* WORK INSTRUCTION *
What is needed is a faithful copy of all the entries, with no pictures in it.

* SOURCE DATA *
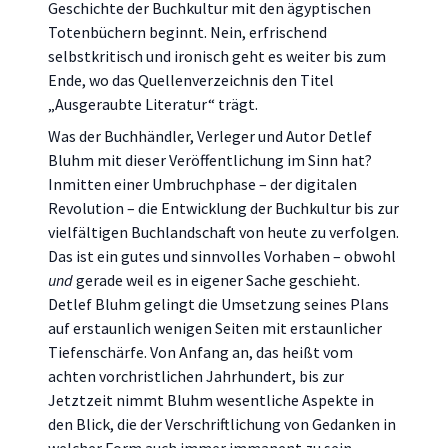
Geschichte der Buchkultur mit den ägyptischen
Totenbüchern beginnt. Nein, erfrischend
selbstkritisch und ironisch geht es weiter bis zum
Ende, wo das Quellenverzeichnis den Titel
„Ausgeraubte Literatur“ trägt.
Was der Buchhändler, Verleger und Autor Detlef
Bluhm mit dieser Veröffentlichung im Sinn hat?
Inmitten einer Umbruchphase – der digitalen
Revolution – die Entwicklung der Buchkultur bis zur
vielfältigen Buchlandschaft von heute zu verfolgen.
Das ist ein gutes und sinnvolles Vorhaben – obwohl
und
gerade weil es in eigener Sache geschieht.
Detlef Bluhm gelingt die Umsetzung seines Plans
auf erstaunlich wenigen Seiten mit erstaunlicher
Tiefenschärfe. Von Anfang an, das heißt vom
achten vorchristlichen Jahrhundert, bis zur
Jetztzeit nimmt Bluhm wesentliche Aspekte in
den Blick, die der Verschriftlichung von Gedanken in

* RESULT OF THIS TASK *
Geschichte der Buchkultur mit den ägyptischen
Totenbüchern beginnt. Nein, erfrischend
selbstkritisch und ironisch geht es weiter bis zum
Ende, wo das Quellenverzeichnis den Titel
„Ausgeraubte Literatur“ trägt.
Was der Buchhändler, Verleger und Autor Detlef
Bluhm mit dieser Veröffentlichung im Sinn hat?
Inmitten einer Umbruchphase – der digitalen
Revolution – die Entwicklung der Buchkultur bis zur
vielfältigen Buchlandschaft von heute zu verfolgen.
Das ist ein gutes und sinnvolles Vorhaben – obwohl
und
gerade weil es in eigener Sache geschieht.
Detlef Bluhm gelingt die Umsetzung seines Plans
auf erstaunlich wenigen Seiten mit erstaunlicher
Tiefenschärfe. Von Anfang an, das heißt vom
achten vorchristlichen Jahrhundert, bis zur
Jetztzeit nimmt Bluhm wesentliche Aspekte in
den Blick, die der Verschriftlichung von Gedanken in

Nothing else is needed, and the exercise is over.